Period Pain and How to Survive It

Period Pain and How to Survive It

Period Pain and How to Survive It

In anticipation of the Jean Hailes Women's Health Week Osteopathy Australia reminds that according to some studies almost 75 percent of young women and 25 to 50 percent of adult women experience pain and discomfort during their period. Severe period pelvic pain can lead to absence from work, interfere with everyday life, causes stress and discomfort.

Period pain sometimes is an uncomfortable and sensitive topic for conversation, however it affects women's health and wellbeing, therefore deserves increased attention. A British survey of 600 women conducted last year found that 10 percent were regularly bedridden by their period pains. Four out of 10 women claimed that the period pain stops them from concentrating on work and affects their career. A third of women added that the constant period pain makes them feel depressed, the rest insisted that period pains stopped them from socialising.

Moreover, a study of 1000 girls aged 16-18 years in Canberra found that 21% of the girls had severe pain with periods and 26% had missed school because of period symptoms.

In general pain is considered to be a normal symptom during the periods, however excessive period pain is called dysmenorrhoea and is considered to be abnormal. Dysmenorrhoea is a very subjective disorder as it varies greatly depending on the pain tolerance of a woman. Primary dysmenorrhea occurs to young women with no pelvic abnormality however the secondary dysmenorrhea, which is common among older woman arises as a result of an underlying condition and seriously affects the health wellbeing. Secondary dysmenorrhea might lead to endometriosis, which is treated with medications.

The symptoms of dysmenorrhea are:
Low back cramp-like pain;
Pain in abdomen and inner thighs;
Nausea and vomiting;
Light headedness.

Pain relieving medications are very popular among the patients with dysmenorrhea, although studies suggest that between 30-50 percent of the adult population use some form of complementary medicine including osteopathic treatments – a combination of traditional methods and modern scientific philosophies.

'For cases of primary dysmenorrhea osteopathic treatments are very beneficial. An osteopath will make sure that there are no restrictions in the movement within the joints of the spine and pelvis, which can lead to period pain, release any tension from the muscles of the pelvis, which in turn will improve the blood and nerve supply to the organs," says osteopath Chris Reeves. 'All parts of the body function together in an integrated manner. If one part of the body is restricted, then the rest of the body must adapt and compensate for this."

'Nerve supply to the uterus is derived mainly from 3 different sections of the spine; the lower thoracic, lumbar and sacral regions.
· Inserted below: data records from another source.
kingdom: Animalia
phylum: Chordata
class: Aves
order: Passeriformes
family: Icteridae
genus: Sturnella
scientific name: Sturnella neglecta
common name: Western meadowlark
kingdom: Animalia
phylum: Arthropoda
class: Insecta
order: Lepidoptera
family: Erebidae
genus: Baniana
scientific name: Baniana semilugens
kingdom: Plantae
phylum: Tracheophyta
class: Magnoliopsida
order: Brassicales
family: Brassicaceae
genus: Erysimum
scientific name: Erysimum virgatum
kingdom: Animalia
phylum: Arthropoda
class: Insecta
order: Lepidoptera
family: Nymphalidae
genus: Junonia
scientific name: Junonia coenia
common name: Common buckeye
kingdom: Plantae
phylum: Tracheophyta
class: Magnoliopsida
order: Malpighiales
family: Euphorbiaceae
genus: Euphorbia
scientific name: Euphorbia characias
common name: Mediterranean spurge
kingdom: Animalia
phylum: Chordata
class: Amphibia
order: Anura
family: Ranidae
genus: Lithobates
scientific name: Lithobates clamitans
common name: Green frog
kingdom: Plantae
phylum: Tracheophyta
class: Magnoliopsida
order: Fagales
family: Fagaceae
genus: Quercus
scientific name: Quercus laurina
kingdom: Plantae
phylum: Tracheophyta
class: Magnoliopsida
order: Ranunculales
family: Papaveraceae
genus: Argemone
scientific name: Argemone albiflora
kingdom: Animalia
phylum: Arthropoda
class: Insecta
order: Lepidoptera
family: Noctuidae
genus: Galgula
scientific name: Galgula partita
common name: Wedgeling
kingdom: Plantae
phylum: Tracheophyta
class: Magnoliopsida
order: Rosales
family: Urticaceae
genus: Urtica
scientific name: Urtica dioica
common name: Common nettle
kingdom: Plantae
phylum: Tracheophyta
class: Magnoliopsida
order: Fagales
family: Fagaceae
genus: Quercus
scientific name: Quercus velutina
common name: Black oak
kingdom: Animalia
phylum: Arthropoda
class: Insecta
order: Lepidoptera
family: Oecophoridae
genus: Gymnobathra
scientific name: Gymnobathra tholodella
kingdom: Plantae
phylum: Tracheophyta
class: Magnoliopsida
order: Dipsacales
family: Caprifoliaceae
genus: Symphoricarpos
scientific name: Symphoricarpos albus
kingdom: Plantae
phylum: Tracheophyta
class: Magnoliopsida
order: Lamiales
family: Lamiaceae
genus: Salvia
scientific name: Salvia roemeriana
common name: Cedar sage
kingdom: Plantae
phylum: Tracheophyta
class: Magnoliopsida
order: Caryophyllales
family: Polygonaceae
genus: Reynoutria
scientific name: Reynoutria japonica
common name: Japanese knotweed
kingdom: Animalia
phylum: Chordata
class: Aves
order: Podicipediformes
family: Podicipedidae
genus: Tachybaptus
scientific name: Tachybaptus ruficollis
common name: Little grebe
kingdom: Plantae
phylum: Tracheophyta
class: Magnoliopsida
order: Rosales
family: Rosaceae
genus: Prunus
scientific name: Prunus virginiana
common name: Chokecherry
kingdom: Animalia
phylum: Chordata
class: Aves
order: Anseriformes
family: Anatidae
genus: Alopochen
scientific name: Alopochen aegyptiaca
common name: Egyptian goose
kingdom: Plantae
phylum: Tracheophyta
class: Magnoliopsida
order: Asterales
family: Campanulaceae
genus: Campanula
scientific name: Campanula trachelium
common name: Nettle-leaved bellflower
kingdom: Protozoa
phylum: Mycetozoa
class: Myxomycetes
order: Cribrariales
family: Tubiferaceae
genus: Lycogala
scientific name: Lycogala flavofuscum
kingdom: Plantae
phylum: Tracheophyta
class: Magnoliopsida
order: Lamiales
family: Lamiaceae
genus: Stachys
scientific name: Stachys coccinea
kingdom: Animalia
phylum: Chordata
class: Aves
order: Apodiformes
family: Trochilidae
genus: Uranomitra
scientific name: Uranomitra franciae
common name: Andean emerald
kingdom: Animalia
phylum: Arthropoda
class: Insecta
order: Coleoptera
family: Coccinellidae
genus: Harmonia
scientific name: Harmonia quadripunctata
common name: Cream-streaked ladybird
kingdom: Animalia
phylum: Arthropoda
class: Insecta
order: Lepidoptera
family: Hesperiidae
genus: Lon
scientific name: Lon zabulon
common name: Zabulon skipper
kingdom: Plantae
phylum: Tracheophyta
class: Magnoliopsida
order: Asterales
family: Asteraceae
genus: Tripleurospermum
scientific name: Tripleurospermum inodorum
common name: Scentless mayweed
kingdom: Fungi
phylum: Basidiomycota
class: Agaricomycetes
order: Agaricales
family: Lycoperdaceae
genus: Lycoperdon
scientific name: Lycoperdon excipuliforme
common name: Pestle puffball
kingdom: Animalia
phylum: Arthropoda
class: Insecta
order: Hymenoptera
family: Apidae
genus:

An osteopath can improve blood flow by ensuring good mechanics of the ribs, working through the lower abdomen to treat any connective tissue restriction of the uterus itself, such as tension in the ligaments supporting the uterus, and addressing any restrictions of the head and neck to better facilitate endocrine (hormonal) and autonomic nervous system function."

Osteopaths can also help to prepare exercise and stretching programs, and provide advice on posture and stress management that often can be a reason for period pain.

To reduce the pain while being at home women can use other methods, though the relief might be temporary:
Regular exercise like gentle swimming, walking or cycling and attention to overall physical fitness may help to manage period pain.
Applying heat to your abdomen with a heat pad or hot water bottle can help to ease your pain.
Massage - light circular massage around your lower abdomen may help.
Relaxation techniques - you might want to try a relaxing activity, such as yoga or pilates, to help distract you from feelings of pain and discomfort.

Did you know that?

Men also appeared to be suffering as a result of their other-half's problems - the UK survey found that four out of 10 women said period pains made them moody with their boyfriend, while a fifth said they were directly responsible for causing trouble in their relationship;
Five of 10 women say they were directly responsible for causing trouble in their relationship while experiencing period pain;
Quarter of the woman said their cramps stopped them exercising;
A third said that the pain cause them to break their diet.